文本节选 »
+++
固定效应的交互作用显著:
model.21 <- glmer(ACC1 ~ CONGRUENCY * LEVEL + scale(collocationfrequency)
+ +(1|SUBJ)+(1+LEVEL|COLLOCATION), data = mydata2, family = "binomial")
summary(model.21) # 2548.5 拟合成功 最佳模型
Generalized linear mixed model fit by maximum likelihood (Laplace Approximation) ['glmerMod']
Family: binomial ( logit )
Formula: ACC1 ~ CONGRUENCY * LEVEL + scale(collocationfrequency) + (1 | SUBJ) + (1 + LEVEL | COLLOCATION)
Data: mydata2
AIC BIC logLik deviance df.resid
2548.5 2604.2 -1265.3 2530.5 3564
Scaled residuals:
Min 1Q Median 3Q Max
-10.9057 0.0863 0.2297 0.4246 1.7175
Random effects:
Groups Name Variance Std.Dev. Corr
SUBJ (Intercept) 0.1737 0.4168
COLLOCATION (Intercept) 0.4440 0.6663
LEVELintermediate 0.5944 0.7710 -0.08
Number of obs: 3573, groups: SUBJ, 64; COLLOCATION, 56
Fixed effects:
Estimate Std. Error z value Pr(>|z|)
+++
学习材料 »

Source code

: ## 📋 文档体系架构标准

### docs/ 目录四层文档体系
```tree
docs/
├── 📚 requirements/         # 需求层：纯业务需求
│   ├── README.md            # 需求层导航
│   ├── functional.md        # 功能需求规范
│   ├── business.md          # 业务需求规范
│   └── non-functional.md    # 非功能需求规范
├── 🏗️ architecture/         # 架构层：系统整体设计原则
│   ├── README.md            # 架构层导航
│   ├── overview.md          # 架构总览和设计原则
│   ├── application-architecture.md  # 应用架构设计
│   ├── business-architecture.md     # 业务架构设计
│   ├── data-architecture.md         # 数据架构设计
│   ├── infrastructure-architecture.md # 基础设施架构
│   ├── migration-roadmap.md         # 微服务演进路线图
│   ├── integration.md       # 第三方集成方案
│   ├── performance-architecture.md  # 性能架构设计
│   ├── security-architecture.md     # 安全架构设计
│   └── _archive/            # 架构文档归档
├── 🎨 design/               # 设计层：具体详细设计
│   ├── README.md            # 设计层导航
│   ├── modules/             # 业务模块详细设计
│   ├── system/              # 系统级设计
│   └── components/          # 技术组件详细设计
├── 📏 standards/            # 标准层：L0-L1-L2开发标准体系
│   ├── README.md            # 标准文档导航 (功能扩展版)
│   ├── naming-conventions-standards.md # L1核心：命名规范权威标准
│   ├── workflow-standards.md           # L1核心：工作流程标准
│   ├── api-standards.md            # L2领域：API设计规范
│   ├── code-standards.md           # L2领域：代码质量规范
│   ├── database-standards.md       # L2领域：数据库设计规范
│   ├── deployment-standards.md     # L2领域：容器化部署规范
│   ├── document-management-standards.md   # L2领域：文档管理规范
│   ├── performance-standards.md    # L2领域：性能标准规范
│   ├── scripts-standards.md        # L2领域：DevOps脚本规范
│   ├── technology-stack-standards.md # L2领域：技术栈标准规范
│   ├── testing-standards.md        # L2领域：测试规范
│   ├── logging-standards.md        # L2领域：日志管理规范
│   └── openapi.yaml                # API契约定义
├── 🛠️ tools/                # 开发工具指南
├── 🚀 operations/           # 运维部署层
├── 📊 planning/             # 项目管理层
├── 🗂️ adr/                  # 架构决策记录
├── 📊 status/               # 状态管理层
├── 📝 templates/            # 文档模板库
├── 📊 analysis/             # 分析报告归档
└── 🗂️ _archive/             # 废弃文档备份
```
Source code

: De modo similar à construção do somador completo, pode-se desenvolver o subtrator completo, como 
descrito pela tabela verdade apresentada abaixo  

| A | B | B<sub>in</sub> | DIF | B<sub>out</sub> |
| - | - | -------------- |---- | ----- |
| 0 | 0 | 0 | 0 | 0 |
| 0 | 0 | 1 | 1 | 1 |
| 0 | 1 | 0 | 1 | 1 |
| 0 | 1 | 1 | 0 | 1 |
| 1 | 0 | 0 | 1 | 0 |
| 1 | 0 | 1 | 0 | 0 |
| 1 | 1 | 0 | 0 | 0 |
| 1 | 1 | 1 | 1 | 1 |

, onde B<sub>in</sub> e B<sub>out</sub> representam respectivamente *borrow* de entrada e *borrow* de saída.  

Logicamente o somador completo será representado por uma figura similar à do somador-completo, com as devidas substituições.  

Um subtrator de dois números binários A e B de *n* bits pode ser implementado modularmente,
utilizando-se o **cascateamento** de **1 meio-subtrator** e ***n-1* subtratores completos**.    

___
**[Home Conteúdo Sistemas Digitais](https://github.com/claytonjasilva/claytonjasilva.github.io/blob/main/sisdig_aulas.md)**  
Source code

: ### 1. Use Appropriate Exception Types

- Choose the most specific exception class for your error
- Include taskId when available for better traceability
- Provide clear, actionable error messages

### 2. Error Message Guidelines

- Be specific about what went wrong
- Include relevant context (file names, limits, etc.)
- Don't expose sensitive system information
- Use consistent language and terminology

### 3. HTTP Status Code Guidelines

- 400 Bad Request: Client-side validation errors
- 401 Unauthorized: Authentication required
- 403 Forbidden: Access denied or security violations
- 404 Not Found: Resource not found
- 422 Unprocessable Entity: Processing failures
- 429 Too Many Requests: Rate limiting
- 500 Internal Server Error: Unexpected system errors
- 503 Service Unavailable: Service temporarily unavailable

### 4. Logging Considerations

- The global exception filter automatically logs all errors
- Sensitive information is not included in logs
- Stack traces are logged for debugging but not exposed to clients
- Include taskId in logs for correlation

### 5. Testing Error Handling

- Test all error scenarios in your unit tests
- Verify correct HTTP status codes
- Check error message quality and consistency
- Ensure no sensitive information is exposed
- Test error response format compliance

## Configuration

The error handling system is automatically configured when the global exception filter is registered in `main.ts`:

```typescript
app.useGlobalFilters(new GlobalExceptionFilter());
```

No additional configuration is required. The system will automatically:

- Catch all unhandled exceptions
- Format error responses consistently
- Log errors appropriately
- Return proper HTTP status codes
+++
练习要求 »
• a. 请将广义线性混合模型节选中的"固定效应的交互作用显著："一句译成英文。
• b. 请从广义线性混合模型节选的最后一行之后接着写下去。
这些条目是与节选无关的独立材料。

参考答案 »
• a. The interaction of the fixed effects is significant:

• b.
(Intercept) 4.7215 0.3313 14.253 < 2e-16 ***
CONGRUENCYL2-only -3.1786 0.3549 -8.956 < 2e-16 ***
LEVELintermediate -2.2747 0.3653 -6.227 4.74e-10 ***
scale(collocationfrequency) 0.4719 0.1240 3.807 0.00014 ***
CONGRUENCYL2-only:LEVELintermediate 1.5261 0.3923 3.891 0.00010 ***
---
Signif. codes: 0 ‘***’ 0.001 ‘**’ 0.01 ‘*’ 0.05 ‘.’ 0.1 ‘ ’ 1
Correlation of Fixed Effects:
(Intr) CONGRUENCYL2-n LEVELn scl(c)
CONGRUENCYL2-n -0.876
LEVELntrmdt -0.763 0.661
scl(cllctn) 0.188 -0.191 -0.105
CONGRUENCYL2-: 0.649 -0.666 -0.834 0.061
主效应的交互作用显著:
Analysis of Deviance Table (Type II Wald chisquare tests)
Response: ACC1
Chisq Df Pr(>Chisq)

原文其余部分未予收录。